China’s no-holds-barred military modernization program has included some attention-grabbing new technologies seemingly drawn from the recesses of science fiction. In addition to the development of artificial intelligence technology, experiments in weather control, and the development of microwave “heat ray” weapons, Beijing has also reportedly pursued programs to genetically engineer super soldiers.
And if a recent Chinese news report is to be taken at face value, the Chinese military has already deployed troops equipped with strength-enhancing exoskeleton suits to the disputed Sino-Indian Himalayan border.

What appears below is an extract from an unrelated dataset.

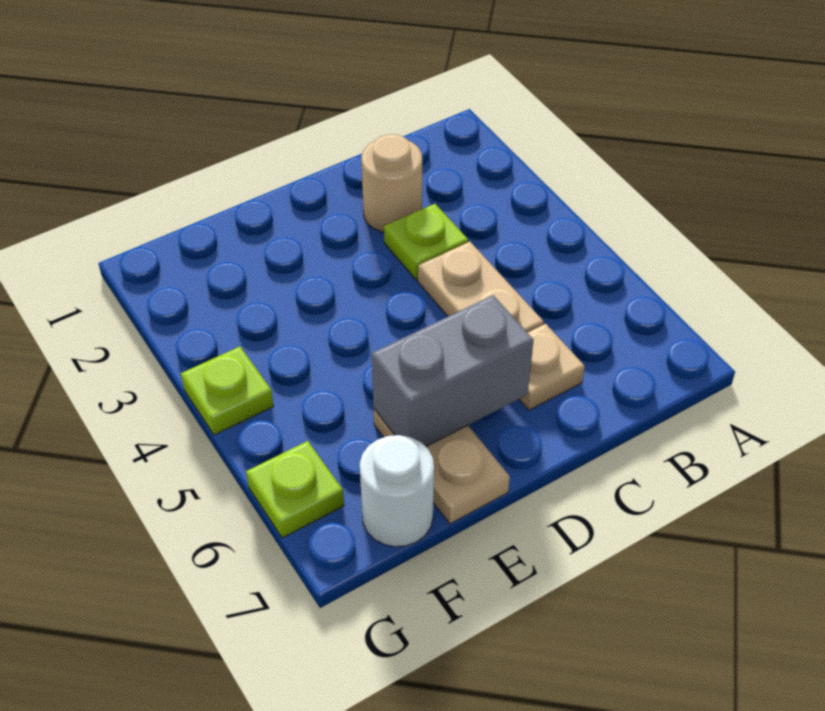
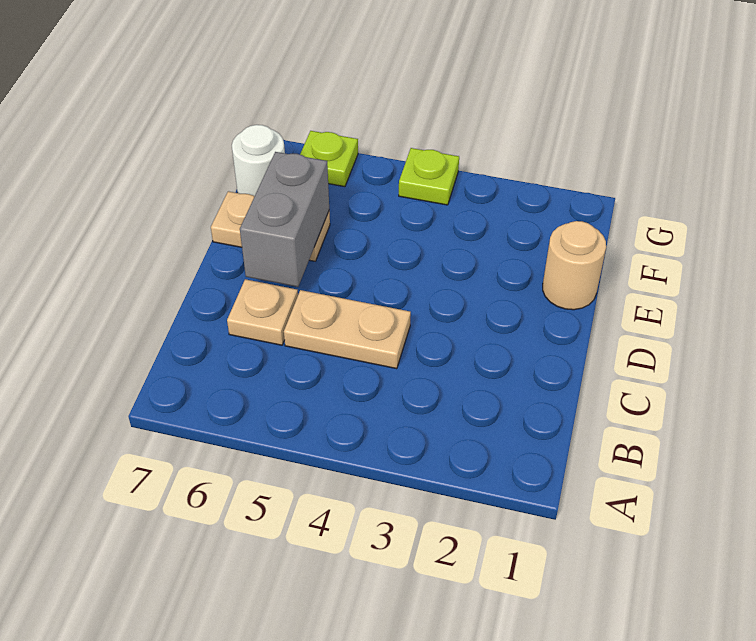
tan round brick C2 level 1 -> tan round brick E1 level 1
lime plate C3 level 1 -> none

According to a report by the Chinese state broadcaster CCTV, a detachment of Chinese border guard troops wearing the exoskeleton suits hauled a supply delivery to a mountaintop outpost in China’s southwestern Ngari prefecture — a Himalayan territory within the Tibetan Autonomous Region that includes portions of China’s contested border with India. In a video news report posted online, Chinese soldiers don devices that attach to their legs and waists, providing extra propulsion and support as they shouldered loads (containing food parcels to celebrate the Lunar New Year) up a rugged mountain trail at a reported altitude of roughly 16,700 feet.

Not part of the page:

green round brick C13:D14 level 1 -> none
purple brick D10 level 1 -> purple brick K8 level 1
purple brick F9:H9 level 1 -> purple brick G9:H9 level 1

Chinese forces first advertised their use of the exoskeletons in the Himalayan region in February, according to Chinese news reports, which touted the technology as a way to increase an individual soldier’s load-carrying capacity — especially at high altitude. An October CCTV video showed Chinese soldiers lifting heavy crates with the assistance of another, more substantial exoskeleton suit variant with a brace that extends the length of the wearer’s spine.
While eye-catching, the varied Chinese exoskeleton suits are more or less analogous to the designs currently being tested by the US military. Last year, the US Army began a four-year, $6.9 million research program to evaluate exoskeleton suits for military use. The suits under review are designed to artificially enhance the physical performance limits of a soldier — allowing him or her to run faster, jump higher, and carry heavier loads.

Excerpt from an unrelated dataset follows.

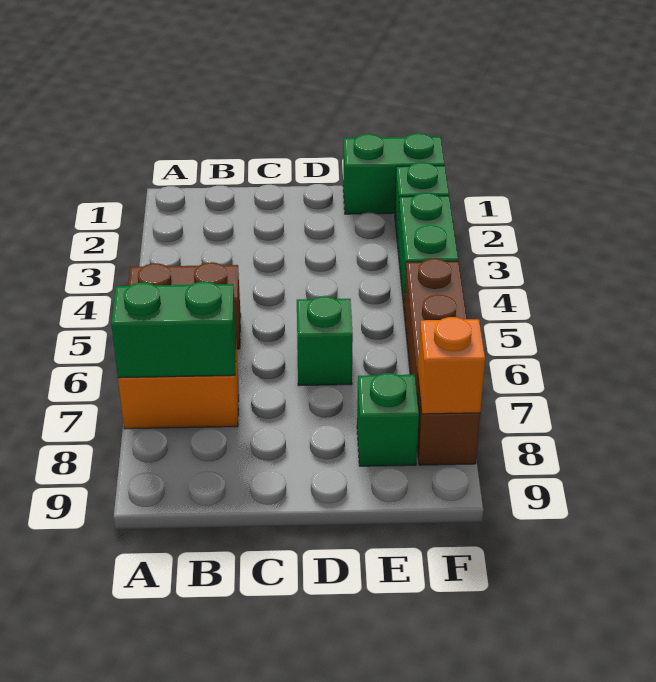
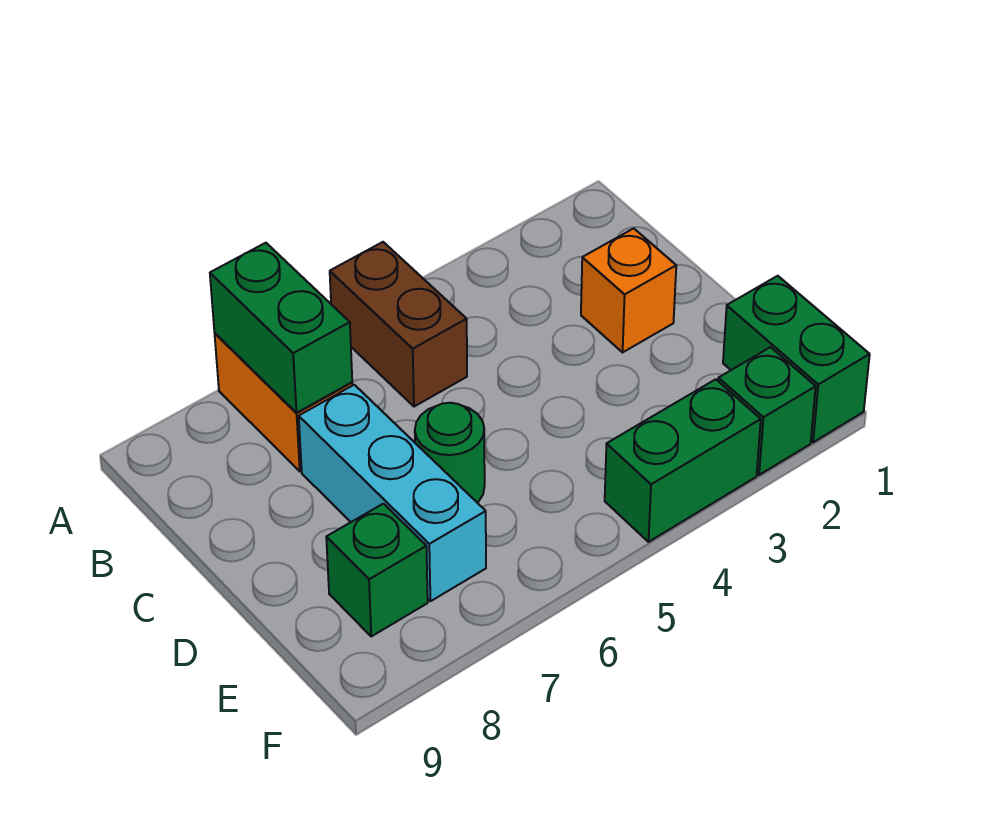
none -> cyan brick C7:E7 level 1
green brick D6 level 1 -> green round brick D6 level 1
brown brick F5:F8 level 1 -> none
orange brick F8 level 2 -> orange brick C2 level 1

“As we explore the more mature exoskeleton options available to us and engage users, the more we learn about where the possible value of these systems is to army operations,” David Audet, a division chief in the Soldier Effectiveness Directorate at the US Army Natick Soldier Research, Development and Engineering Center, told Army-technology.com.
The US Army is currently evaluating multiple exoskeleton variants, including designs by American defense firms such as Lockheed Martin and Dephy.
Lockheed Martin’s Onyx suit includes leg attachments that resemble therapeutic leg braces connecting to a waist belt. The Onyx uses electromechanical knee actuators, multiple sensors, and an artificial intelligence computer to boost human strength and endurance, according to Army-technology.com.
“Before the army can consider investing in any development above what industry has done on their own, we need to make sure that users are on board with human augmentation concepts and that the systems are worth investing in,” Audet said.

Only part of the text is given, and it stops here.